(What is being asked): Given the records below, would you repeat exactly the lines that begin at the one containing "DRUGS ABUSE" and end at the one containing "Counseling Research Institute", inclusive?

[Opening Information section]

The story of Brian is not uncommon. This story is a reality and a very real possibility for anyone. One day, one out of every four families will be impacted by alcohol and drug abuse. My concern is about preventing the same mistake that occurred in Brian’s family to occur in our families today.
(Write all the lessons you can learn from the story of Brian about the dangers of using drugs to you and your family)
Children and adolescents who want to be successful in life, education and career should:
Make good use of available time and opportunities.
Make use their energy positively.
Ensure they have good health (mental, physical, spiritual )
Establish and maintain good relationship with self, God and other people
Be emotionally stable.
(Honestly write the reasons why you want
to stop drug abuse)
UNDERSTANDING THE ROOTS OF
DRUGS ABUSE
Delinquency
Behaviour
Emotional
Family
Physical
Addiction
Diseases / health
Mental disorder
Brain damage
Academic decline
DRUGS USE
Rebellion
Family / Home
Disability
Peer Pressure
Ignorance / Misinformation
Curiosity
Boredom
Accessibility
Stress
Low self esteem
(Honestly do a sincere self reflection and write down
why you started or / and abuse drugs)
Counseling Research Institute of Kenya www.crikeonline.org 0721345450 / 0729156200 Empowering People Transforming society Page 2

[Closing Information section]
[Opening Information section]

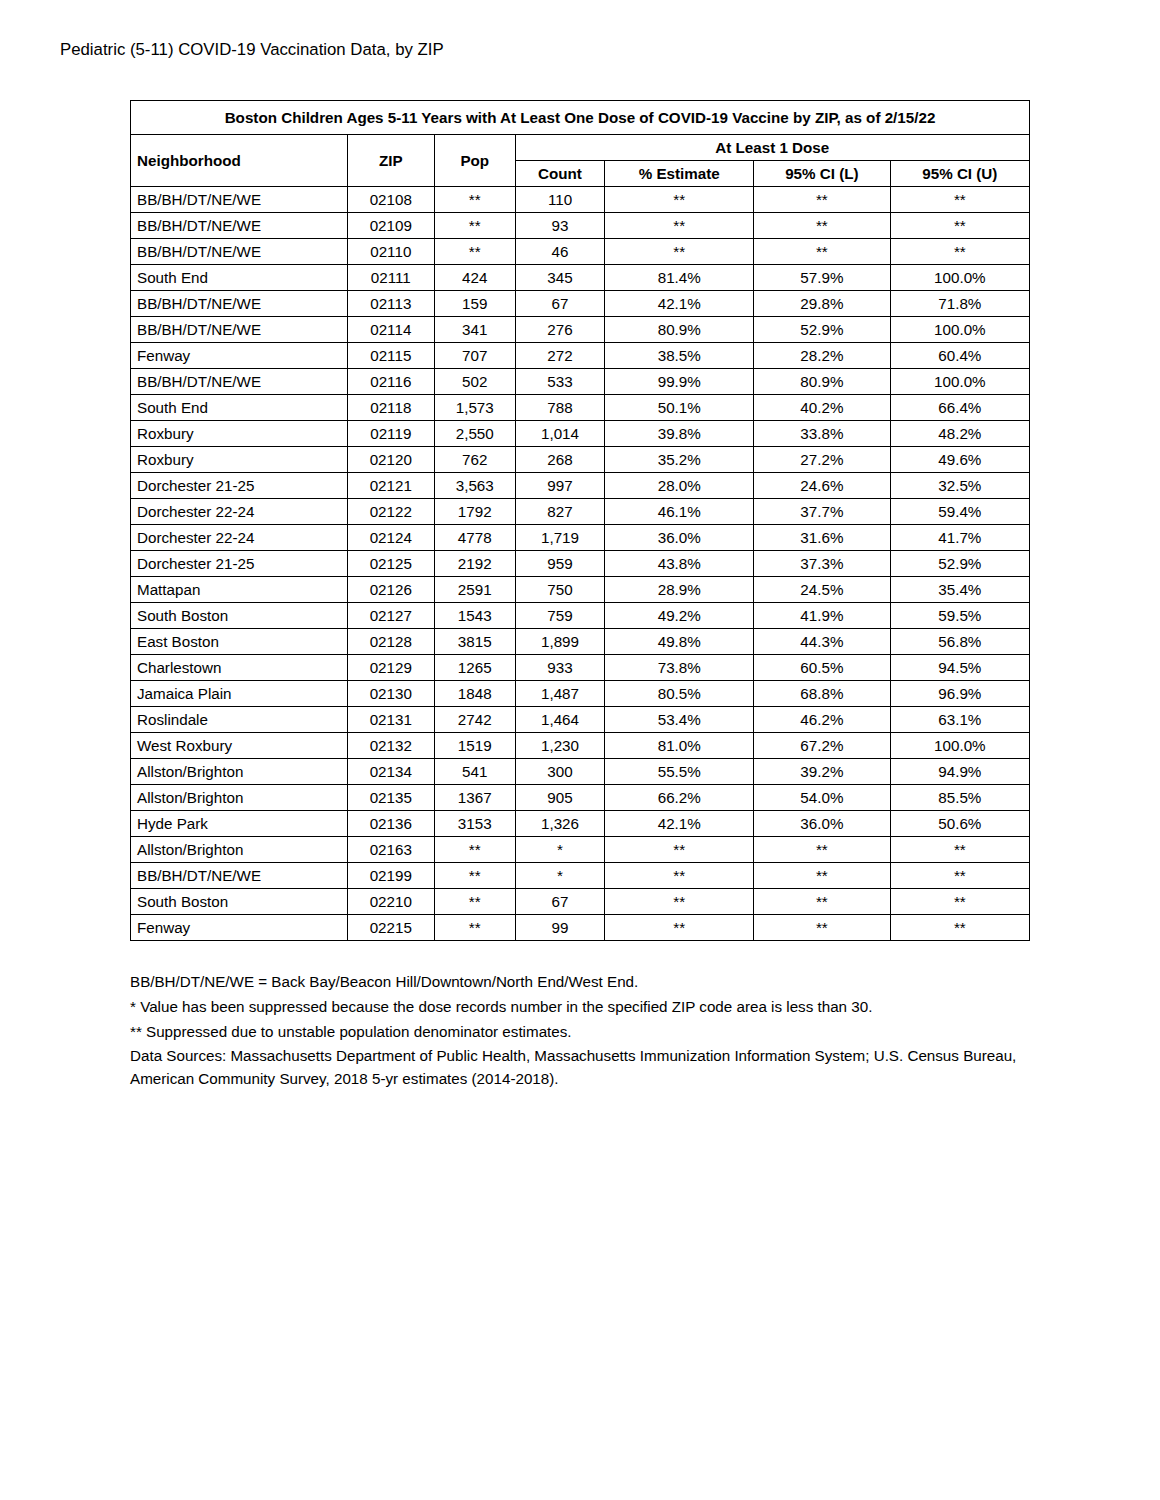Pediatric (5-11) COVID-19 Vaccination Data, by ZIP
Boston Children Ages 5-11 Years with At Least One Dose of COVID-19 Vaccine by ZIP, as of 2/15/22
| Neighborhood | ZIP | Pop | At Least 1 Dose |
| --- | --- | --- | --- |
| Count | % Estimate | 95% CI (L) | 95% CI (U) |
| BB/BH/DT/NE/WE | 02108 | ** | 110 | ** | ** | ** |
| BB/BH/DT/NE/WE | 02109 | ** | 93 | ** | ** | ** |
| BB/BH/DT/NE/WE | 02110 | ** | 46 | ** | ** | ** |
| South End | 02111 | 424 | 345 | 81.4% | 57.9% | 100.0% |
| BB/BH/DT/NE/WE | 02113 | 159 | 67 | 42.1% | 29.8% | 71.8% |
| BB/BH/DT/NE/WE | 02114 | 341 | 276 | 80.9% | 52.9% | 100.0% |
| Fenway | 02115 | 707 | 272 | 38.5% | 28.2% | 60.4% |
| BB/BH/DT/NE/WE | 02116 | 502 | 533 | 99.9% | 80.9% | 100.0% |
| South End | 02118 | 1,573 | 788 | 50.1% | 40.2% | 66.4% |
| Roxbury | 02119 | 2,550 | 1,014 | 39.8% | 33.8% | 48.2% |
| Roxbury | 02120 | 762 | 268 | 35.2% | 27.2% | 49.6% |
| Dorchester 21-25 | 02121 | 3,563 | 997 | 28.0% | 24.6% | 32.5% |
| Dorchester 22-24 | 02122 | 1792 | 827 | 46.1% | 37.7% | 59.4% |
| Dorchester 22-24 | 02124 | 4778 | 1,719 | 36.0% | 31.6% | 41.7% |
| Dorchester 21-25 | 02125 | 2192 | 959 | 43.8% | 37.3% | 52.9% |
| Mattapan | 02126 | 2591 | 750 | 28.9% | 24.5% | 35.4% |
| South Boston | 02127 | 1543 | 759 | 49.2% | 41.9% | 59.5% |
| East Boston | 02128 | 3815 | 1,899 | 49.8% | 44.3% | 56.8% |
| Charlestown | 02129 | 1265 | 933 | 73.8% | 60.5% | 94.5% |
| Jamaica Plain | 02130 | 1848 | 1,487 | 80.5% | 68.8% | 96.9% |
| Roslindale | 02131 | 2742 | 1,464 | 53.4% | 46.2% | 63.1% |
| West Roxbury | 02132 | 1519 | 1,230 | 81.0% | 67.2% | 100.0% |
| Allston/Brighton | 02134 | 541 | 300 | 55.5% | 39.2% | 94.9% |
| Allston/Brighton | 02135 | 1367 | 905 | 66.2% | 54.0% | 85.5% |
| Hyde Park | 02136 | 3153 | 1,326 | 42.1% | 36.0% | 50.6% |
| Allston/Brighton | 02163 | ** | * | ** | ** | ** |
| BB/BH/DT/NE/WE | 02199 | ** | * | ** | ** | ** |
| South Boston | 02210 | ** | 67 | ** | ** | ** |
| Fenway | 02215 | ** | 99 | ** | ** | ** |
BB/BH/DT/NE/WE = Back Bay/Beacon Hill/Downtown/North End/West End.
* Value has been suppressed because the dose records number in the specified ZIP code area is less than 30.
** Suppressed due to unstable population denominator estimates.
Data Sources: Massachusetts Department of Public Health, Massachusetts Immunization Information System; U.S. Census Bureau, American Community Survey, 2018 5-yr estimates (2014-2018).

[Closing Information section]
[Opening Information section]

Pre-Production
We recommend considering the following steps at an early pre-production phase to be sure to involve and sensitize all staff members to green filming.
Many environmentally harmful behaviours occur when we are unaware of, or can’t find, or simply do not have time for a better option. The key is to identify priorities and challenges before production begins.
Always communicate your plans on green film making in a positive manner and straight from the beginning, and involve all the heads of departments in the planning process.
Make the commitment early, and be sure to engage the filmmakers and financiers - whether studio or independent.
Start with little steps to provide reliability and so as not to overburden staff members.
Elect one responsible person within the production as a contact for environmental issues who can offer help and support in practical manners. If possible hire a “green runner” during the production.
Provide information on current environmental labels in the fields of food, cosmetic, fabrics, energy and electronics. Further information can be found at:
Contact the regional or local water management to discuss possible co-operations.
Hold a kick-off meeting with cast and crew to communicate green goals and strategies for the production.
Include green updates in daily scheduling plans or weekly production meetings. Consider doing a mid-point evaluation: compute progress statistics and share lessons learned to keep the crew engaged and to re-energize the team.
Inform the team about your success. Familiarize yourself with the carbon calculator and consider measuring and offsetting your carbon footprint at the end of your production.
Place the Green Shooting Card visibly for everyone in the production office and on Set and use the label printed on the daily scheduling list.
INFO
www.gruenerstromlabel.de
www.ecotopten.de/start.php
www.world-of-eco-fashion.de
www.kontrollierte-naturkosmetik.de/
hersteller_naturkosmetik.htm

[Closing Information section]

(Reply to the exercise):
DRUGS ABUSE
Delinquency
Behaviour
Emotional
Family
Physical
Addiction
Diseases / health
Mental disorder
Brain damage
Academic decline
DRUGS USE
Rebellion
Family / Home
Disability
Peer Pressure
Ignorance / Misinformation
Curiosity
Boredom
Accessibility
Stress
Low self esteem
(Honestly do a sincere self reflection and write down
why you started or / and abuse drugs)
Counseling Research Institute of Kenya www.crikeonline.org 0721345450 / 0729156200 Empowering People Transforming society Page 2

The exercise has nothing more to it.